• **Excerpted data**
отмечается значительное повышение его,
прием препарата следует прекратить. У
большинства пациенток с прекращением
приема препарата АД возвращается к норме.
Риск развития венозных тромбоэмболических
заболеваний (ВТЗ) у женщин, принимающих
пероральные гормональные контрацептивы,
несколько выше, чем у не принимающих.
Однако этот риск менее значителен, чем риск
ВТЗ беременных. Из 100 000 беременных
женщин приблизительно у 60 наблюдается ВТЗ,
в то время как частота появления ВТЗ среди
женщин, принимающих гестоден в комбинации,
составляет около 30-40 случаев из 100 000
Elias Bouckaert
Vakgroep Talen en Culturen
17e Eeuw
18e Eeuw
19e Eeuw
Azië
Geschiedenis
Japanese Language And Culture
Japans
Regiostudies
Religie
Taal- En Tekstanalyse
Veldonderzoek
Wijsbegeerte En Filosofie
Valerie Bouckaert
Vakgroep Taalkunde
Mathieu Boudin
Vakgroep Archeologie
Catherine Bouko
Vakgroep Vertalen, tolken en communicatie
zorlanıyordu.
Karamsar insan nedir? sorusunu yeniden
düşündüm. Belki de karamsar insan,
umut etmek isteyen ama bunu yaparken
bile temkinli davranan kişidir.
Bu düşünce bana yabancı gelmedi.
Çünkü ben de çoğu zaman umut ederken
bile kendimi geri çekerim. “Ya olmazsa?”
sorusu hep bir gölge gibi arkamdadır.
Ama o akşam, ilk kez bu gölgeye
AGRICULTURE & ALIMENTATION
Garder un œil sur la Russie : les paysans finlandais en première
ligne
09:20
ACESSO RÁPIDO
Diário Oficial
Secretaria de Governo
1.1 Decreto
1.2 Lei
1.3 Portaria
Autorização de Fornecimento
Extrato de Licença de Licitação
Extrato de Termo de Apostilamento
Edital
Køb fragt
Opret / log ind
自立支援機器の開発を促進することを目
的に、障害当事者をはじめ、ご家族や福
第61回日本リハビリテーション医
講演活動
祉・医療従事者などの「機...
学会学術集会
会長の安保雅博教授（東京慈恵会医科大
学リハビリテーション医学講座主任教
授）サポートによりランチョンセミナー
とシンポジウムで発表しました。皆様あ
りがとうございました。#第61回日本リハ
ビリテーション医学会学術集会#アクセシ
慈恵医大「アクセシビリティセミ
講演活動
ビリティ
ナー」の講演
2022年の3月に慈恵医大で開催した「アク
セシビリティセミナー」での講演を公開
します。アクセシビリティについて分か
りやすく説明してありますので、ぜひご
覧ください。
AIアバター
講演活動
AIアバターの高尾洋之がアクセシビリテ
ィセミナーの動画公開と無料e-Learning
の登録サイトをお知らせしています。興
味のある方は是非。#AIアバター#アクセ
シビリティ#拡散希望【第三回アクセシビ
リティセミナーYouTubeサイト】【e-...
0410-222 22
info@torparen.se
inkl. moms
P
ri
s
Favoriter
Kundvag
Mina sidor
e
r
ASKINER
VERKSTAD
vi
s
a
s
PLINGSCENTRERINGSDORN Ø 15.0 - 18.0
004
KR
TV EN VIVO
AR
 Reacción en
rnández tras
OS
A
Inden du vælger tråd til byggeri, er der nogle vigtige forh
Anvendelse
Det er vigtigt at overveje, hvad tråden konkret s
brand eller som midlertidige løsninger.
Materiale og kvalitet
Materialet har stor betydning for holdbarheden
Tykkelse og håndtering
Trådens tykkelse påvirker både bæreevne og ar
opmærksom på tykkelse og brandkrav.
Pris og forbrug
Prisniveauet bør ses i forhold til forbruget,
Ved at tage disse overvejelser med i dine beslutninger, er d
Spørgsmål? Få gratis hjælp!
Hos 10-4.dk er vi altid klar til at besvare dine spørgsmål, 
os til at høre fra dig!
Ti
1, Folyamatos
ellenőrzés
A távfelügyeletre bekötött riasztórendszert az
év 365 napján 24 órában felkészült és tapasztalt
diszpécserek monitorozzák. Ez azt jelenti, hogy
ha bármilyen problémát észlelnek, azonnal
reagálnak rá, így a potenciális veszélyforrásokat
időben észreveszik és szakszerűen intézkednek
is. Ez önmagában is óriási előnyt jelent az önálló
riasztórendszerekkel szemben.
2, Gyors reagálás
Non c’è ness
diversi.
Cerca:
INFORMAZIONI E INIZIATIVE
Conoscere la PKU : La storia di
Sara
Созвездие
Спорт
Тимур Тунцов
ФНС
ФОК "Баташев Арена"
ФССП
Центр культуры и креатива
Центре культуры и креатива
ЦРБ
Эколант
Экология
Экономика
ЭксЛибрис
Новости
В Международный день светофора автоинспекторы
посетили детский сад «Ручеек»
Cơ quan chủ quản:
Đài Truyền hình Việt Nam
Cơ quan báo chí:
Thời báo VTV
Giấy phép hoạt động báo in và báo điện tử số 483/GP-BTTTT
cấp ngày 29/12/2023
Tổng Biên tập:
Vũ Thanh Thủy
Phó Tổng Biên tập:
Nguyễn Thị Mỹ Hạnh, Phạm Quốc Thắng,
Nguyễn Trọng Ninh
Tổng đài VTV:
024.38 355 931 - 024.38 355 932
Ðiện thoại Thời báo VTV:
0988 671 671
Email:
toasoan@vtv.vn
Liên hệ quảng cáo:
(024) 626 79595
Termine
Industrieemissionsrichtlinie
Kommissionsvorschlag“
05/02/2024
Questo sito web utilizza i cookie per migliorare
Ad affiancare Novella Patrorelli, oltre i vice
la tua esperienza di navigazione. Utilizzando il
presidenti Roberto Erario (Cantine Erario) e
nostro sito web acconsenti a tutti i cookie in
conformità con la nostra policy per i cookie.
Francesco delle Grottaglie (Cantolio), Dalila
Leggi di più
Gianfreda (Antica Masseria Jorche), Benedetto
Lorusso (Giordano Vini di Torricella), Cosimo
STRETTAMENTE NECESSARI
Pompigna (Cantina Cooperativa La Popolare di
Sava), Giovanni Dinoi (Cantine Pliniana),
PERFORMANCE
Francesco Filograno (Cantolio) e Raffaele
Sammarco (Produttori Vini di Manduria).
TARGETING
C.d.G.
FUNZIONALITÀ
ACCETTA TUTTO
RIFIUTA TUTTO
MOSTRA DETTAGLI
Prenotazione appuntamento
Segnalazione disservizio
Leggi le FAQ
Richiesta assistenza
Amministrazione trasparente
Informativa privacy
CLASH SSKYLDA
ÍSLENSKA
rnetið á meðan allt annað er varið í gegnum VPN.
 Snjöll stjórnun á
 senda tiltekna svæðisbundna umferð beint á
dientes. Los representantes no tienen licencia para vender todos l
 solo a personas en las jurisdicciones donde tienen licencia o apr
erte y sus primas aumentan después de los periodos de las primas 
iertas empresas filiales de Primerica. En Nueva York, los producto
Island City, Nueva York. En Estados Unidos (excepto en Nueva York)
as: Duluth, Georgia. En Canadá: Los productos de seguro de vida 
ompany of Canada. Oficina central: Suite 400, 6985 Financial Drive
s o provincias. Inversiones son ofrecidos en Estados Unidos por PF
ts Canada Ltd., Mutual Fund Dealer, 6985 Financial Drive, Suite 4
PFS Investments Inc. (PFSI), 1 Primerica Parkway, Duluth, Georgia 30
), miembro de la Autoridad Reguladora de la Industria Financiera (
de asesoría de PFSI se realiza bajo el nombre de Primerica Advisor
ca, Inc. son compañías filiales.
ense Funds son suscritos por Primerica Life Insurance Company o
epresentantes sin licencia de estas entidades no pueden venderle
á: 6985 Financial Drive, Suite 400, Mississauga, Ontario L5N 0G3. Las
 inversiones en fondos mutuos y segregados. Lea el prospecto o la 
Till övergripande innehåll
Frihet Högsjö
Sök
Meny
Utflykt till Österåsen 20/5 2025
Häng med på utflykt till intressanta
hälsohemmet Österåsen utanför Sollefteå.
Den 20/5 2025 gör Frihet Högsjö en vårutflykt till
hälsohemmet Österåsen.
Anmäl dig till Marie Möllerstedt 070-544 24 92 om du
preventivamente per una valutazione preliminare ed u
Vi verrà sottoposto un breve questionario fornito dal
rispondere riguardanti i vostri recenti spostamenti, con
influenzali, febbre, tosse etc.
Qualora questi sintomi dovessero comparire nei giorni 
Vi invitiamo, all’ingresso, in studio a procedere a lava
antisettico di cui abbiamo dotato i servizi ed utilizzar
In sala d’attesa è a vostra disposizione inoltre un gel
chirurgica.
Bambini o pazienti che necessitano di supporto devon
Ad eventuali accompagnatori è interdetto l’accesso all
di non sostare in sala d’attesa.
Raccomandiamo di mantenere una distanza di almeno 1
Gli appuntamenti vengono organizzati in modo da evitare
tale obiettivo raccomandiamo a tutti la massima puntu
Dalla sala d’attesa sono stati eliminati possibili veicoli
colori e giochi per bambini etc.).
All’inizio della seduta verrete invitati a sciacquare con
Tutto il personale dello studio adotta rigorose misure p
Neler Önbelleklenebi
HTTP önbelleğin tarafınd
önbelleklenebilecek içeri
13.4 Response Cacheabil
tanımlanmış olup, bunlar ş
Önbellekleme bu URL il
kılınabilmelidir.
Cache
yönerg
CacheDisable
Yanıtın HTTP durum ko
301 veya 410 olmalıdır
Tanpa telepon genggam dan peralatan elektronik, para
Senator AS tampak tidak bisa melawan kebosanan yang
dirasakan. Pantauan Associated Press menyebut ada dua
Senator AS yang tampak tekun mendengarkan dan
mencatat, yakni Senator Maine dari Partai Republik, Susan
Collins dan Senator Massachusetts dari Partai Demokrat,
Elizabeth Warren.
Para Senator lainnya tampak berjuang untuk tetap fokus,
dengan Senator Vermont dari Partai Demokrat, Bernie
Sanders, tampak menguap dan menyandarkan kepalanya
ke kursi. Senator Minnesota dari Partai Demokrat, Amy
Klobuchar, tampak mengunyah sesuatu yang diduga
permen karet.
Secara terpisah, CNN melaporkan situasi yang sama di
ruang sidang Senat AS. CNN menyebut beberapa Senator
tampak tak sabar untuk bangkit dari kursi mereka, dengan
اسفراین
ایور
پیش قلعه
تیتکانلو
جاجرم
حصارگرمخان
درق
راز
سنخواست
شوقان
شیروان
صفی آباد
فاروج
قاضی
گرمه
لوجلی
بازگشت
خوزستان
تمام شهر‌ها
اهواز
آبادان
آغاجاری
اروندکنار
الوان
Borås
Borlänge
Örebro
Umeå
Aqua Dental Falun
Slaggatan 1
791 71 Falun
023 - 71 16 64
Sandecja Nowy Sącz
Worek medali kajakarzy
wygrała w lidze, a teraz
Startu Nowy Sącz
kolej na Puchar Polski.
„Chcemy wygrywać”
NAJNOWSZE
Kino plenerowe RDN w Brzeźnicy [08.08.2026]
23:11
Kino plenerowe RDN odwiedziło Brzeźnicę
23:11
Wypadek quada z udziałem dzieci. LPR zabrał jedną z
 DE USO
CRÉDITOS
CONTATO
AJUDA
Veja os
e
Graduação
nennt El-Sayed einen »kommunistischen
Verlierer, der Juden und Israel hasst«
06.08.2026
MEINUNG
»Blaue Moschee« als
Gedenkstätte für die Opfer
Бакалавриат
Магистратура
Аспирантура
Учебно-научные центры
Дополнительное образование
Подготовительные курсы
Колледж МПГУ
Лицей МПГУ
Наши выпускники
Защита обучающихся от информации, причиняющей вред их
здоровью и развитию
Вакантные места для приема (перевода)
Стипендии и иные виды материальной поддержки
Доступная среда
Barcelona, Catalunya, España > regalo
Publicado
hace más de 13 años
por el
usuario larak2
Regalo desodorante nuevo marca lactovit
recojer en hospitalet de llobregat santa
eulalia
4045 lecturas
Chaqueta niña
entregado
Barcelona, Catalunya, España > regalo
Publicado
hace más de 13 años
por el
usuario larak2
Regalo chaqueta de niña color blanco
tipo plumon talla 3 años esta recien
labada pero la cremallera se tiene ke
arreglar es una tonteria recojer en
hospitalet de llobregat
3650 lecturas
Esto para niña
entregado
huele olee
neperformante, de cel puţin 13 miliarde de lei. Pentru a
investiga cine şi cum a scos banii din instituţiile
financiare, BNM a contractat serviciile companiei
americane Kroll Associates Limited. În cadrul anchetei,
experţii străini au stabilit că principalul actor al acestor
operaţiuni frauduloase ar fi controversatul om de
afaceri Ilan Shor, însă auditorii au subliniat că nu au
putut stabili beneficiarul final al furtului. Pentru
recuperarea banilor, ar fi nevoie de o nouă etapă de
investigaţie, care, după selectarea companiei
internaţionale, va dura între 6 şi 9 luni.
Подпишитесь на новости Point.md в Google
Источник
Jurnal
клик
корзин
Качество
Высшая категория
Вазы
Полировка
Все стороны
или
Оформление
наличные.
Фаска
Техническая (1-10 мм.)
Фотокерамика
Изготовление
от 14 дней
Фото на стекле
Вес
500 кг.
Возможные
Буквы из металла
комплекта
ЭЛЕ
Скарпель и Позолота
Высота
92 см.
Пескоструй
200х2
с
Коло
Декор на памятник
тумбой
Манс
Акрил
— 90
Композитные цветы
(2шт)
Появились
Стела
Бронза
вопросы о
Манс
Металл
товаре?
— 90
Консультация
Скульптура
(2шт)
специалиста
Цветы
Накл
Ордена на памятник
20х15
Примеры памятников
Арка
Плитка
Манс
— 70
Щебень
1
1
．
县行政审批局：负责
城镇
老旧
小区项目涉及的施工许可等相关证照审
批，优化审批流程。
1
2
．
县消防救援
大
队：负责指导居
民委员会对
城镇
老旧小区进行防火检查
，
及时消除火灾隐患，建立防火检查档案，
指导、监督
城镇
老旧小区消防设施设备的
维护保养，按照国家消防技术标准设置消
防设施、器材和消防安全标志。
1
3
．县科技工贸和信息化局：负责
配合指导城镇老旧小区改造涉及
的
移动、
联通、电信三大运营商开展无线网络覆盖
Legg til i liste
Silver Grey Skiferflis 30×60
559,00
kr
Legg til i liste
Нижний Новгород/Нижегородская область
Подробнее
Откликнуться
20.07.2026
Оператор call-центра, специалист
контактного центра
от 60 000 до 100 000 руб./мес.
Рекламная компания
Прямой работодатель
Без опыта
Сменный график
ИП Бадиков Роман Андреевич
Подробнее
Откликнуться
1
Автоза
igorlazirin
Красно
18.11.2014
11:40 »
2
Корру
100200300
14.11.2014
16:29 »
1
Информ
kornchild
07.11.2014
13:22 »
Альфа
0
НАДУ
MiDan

• **Work to complete**
Copy out every line of the material from its first line up to and including the line containing "Catherine Bouko", changing nothing.

• **Solution to this task**
отмечается значительное повышение его,
прием препарата следует прекратить. У
большинства пациенток с прекращением
приема препарата АД возвращается к норме.
Риск развития венозных тромбоэмболических
заболеваний (ВТЗ) у женщин, принимающих
пероральные гормональные контрацептивы,
несколько выше, чем у не принимающих.
Однако этот риск менее значителен, чем риск
ВТЗ беременных. Из 100 000 беременных
женщин приблизительно у 60 наблюдается ВТЗ,
в то время как частота появления ВТЗ среди
женщин, принимающих гестоден в комбинации,
составляет около 30-40 случаев из 100 000
Elias Bouckaert
Vakgroep Talen en Culturen
17e Eeuw
18e Eeuw
19e Eeuw
Azië
Geschiedenis
Japanese Language And Culture
Japans
Regiostudies
Religie
Taal- En Tekstanalyse
Veldonderzoek
Wijsbegeerte En Filosofie
Valerie Bouckaert
Vakgroep Taalkunde
Mathieu Boudin
Vakgroep Archeologie
Catherine Bouko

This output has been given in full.